01
Jul
The recent attacks on foreign nationals that took place in South Africa over the past several weeks has raised questions about the identity of the post-apartheid state in Africa. Caught in the cross fire of an increasingly frustrated and impoverished electorate while facing the backlash of the incensed African governments and their citizens, the Zuma Presidency found itself hard pressed in trying to bring some form of stabilization to the situation.
Ignited apparently by comments made by King Goodwill Zwelithini in Kwa- Zulu Natal, the attacks saw at least seven foreign nationals being killed and many more injured and having their livelihoods destroyed. The images of mobs burning and looting while others brandishing traditional weapons were captured and splashed across front pages of newspapers and television screens across the world.
The public image of what Mandela once highlighted as South Africa behaving as ‘a global responsible actor’ was visibly tarnished.
In responding to the situation, the Zuma government sought to appease the tensions that emerged with fellow African countries that South Africa had become an intolerable society against fellow Africans. This proved difficult whereby Malawi, Mozambique and Zimbabwe, among others, had decided to repatriate their nationals in light of the attacks.
But the attacks on foreign nationals also generated a significant debate within the country around the question of whether the South African government needed to implement more stringent migration policies. Domestic public opinion waivered between those who felt that South Africa had foremost responsibility towards protecting the socio-economic interests of its poor and economically marginalised communities and others who felt that South Africa had a moral obligation to uphold its commitment to international law of being a signatory to global frameworks on refugees and internally displaced people.
But perhaps the real issue that underpins the attacks on foreign nationals is whether South Africa’s official policy towards Africa resonates with the way ordinary South Africans view the country’s relationship with other African states.
From the very outset, the South African government sought to downplay the attacks as having an overall element criminality. Yet this proved to be more difficult to prove when some of the attackers displayed blatant xenophobia sentiment accusing African migrants of stealing their jobs and being guilty of crimes such as drug trafficking. What emerged in the ensuing days after the first attacks took place was a desperate debate about whether the post apartheid state had forgotten the role that other African states had contributed in the anti-apartheid struggle and the sacrifices that were made.
At the SADC Special Summit held in Zimbabwe, President Zuma presented a report on the issue in which he tersely argued that South Africa had to address its own socio-economic difficulties in creating a better life for its citizens first and foremost. He urged other African countries to start creating viable socio-economic conditions that will afford their nationals similar opportunities in their own country.
While this may have been aimed to appease some of the reaction provoked by the attacks, it unleashed a floodgate of uncertainty and criticism by the African countries about South Africa’s identity as an African state and position in the continent.

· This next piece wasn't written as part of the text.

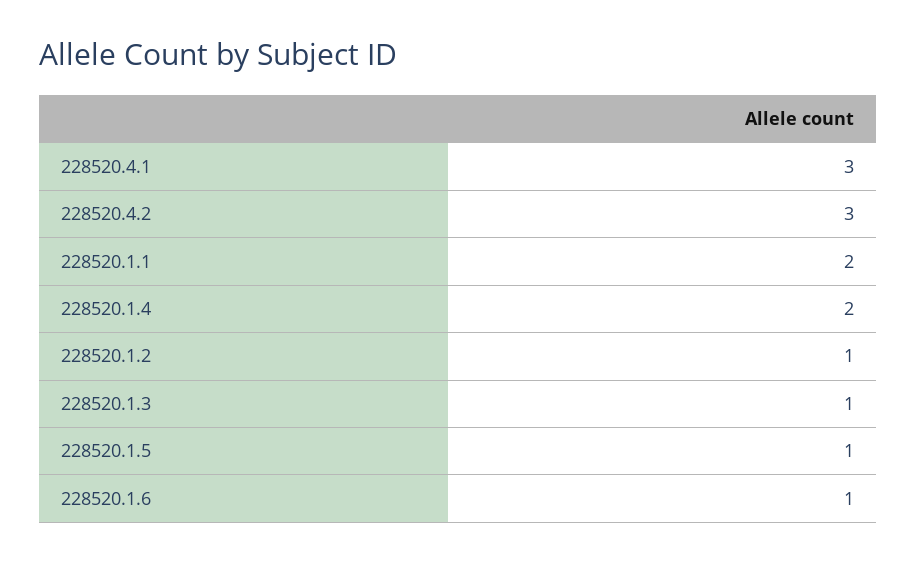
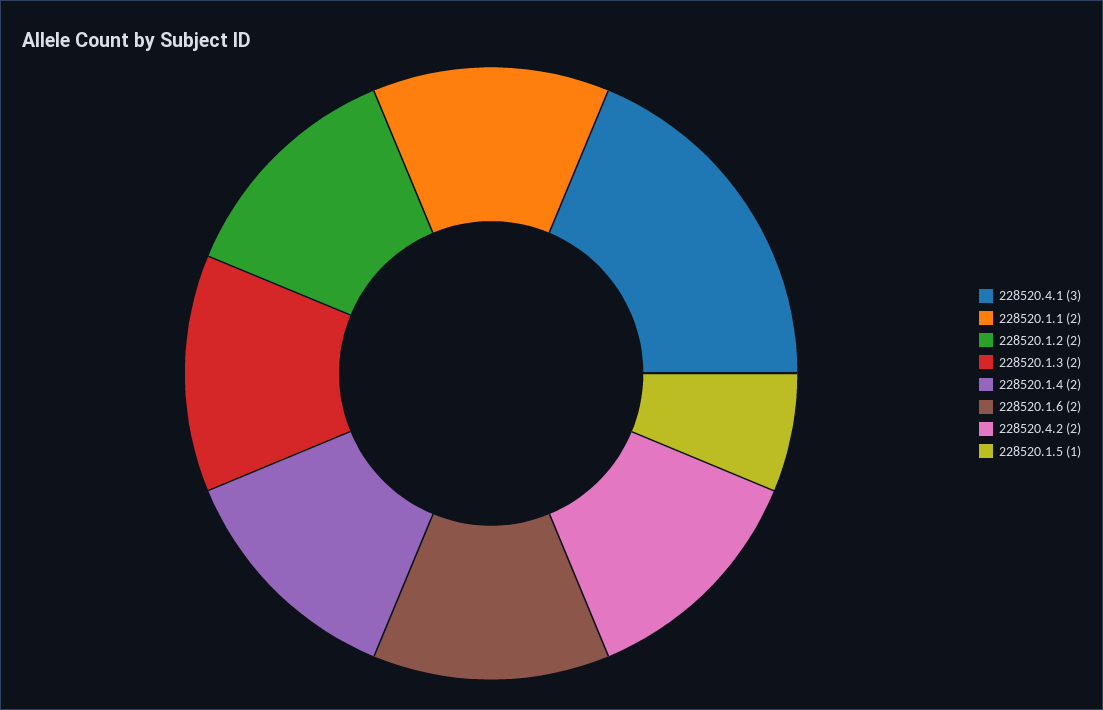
228520.4.2: 3 -> 2
228520.1.2: 1 -> 2
228520.1.3: 1 -> 2
228520.1.6: 1 -> 2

For one thing, the country’s transformation record became the subject of intense scrutiny. President Mugabe at the SADC Summit pointed out that aft er twenty years South Africa’s economy was still in the hands of a white minority while the majority of black South Africans lived in poverty. Commentary from Nigeria, another country whose citizens paid an apartheid tax, bemoaned that South
Africa still remained confronted by its apartheid legacy and had not been able to transcend its identity of race.
So what does this all mean for South Africa’s identity in Africa? For starters, it continues to complicate what Pretoria perceives as its ‘bridge building role’ between the continent and the global system.
More strategically it raises more complexities for how long South Africa can enjoy being the voice of and represent Africa’s interests in international multilateral governance institutions.
Third and perhaps more significant is whether South Africa commitment to sustainable development agenda is at risk by the country’s weak domestic public opinion about its place in the continent and believing that it is set apart from the rest.
The conflicted response by African states towards the recent attacks compels the current South African administration to reorient its public image in
Africa if it wants to strengthen its role as an anchor state in the continent’s development agenda and seeking to advance its influence as a development partner with the pending adoption of the aid agency: the South African Development Partnership Agency.
Currently South Africa’s African identity is at cross purposes.